**INFORMATION SUPPLIED:**
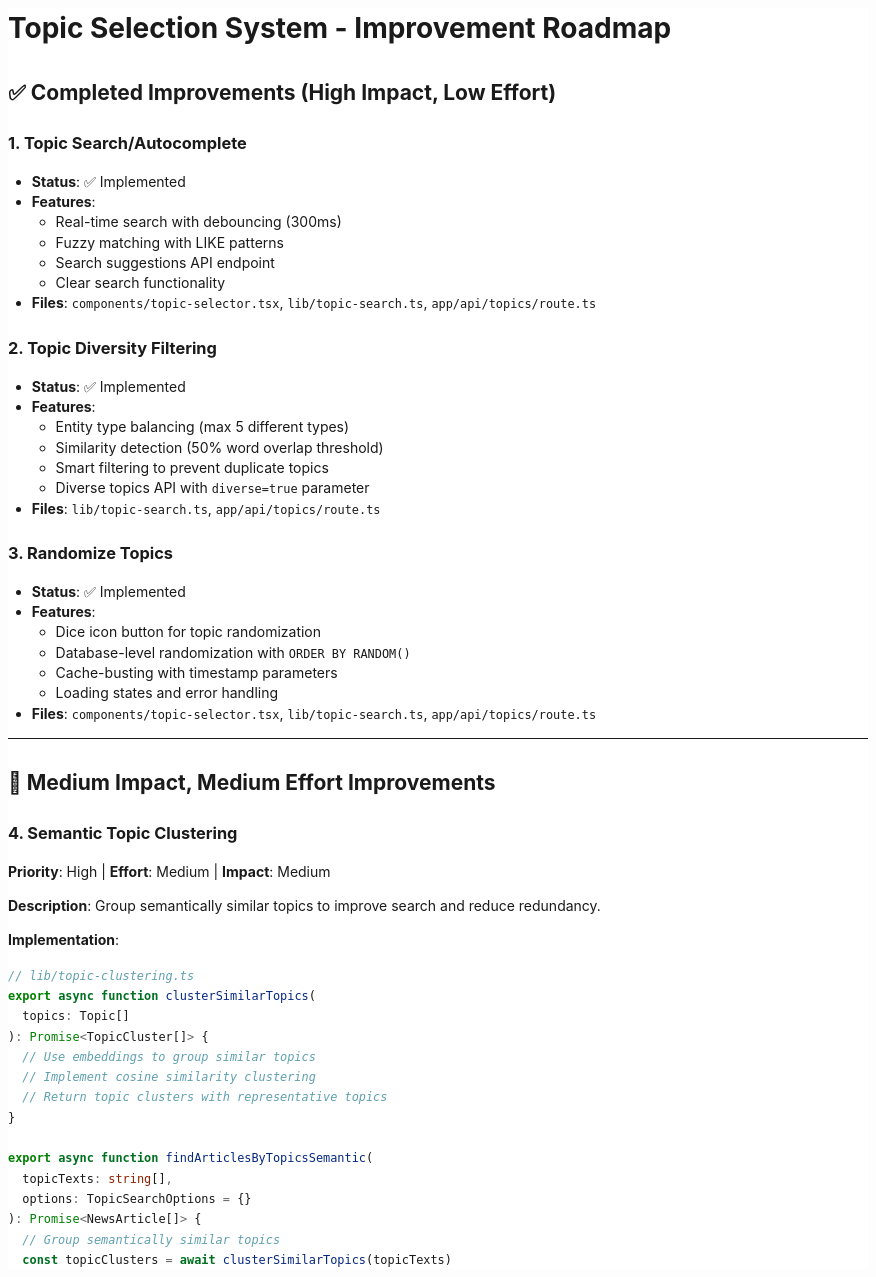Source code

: # Topic Selection System - Improvement Roadmap

## ✅ **Completed Improvements (High Impact, Low Effort)**

### 1. Topic Search/Autocomplete

- **Status**: ✅ Implemented
- **Features**:
  - Real-time search with debouncing (300ms)
  - Fuzzy matching with LIKE patterns
  - Search suggestions API endpoint
  - Clear search functionality
- **Files**: `components/topic-selector.tsx`, `lib/topic-search.ts`, `app/api/topics/route.ts`

### 2. Topic Diversity Filtering

- **Status**: ✅ Implemented
- **Features**:
  - Entity type balancing (max 5 different types)
  - Similarity detection (50% word overlap threshold)
  - Smart filtering to prevent duplicate topics
  - Diverse topics API with `diverse=true` parameter
- **Files**: `lib/topic-search.ts`, `app/api/topics/route.ts`

### 3. Randomize Topics

- **Status**: ✅ Implemented
- **Features**:
  - Dice icon button for topic randomization
  - Database-level randomization with `ORDER BY RANDOM()`
  - Cache-busting with timestamp parameters
  - Loading states and error handling
- **Files**: `components/topic-selector.tsx`, `lib/topic-search.ts`, `app/api/topics/route.ts`

---

## 🚀 **Medium Impact, Medium Effort Improvements**

### 4. Semantic Topic Clustering

**Priority**: High | **Effort**: Medium | **Impact**: Medium

**Description**: Group semantically similar topics to improve search and reduce redundancy.

**Implementation**:

```typescript
// lib/topic-clustering.ts
export async function clusterSimilarTopics(
  topics: Topic[]
): Promise<TopicCluster[]> {
  // Use embeddings to group similar topics
  // Implement cosine similarity clustering
  // Return topic clusters with representative topics
}

export async function findArticlesByTopicsSemantic(
  topicTexts: string[],
  options: TopicSearchOptions = {}
): Promise<NewsArticle[]> {
  // Group semantically similar topics
  const topicClusters = await clusterSimilarTopics(topicTexts)

```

**REQUIRED WORK:** Your answer should consist solely of the lines above from the line with "- Clear search functionality" to the line with "- Dice icon button for topic randomization", both included, reproduced exactly.

**YOUR RESPONSE:**
  - Clear search functionality
- **Files**: `components/topic-selector.tsx`, `lib/topic-search.ts`, `app/api/topics/route.ts`

### 2. Topic Diversity Filtering

- **Status**: ✅ Implemented
- **Features**:
  - Entity type balancing (max 5 different types)
  - Similarity detection (50% word overlap threshold)
  - Smart filtering to prevent duplicate topics
  - Diverse topics API with `diverse=true` parameter
- **Files**: `lib/topic-search.ts`, `app/api/topics/route.ts`

### 3. Randomize Topics

- **Status**: ✅ Implemented
- **Features**:
  - Dice icon button for topic randomization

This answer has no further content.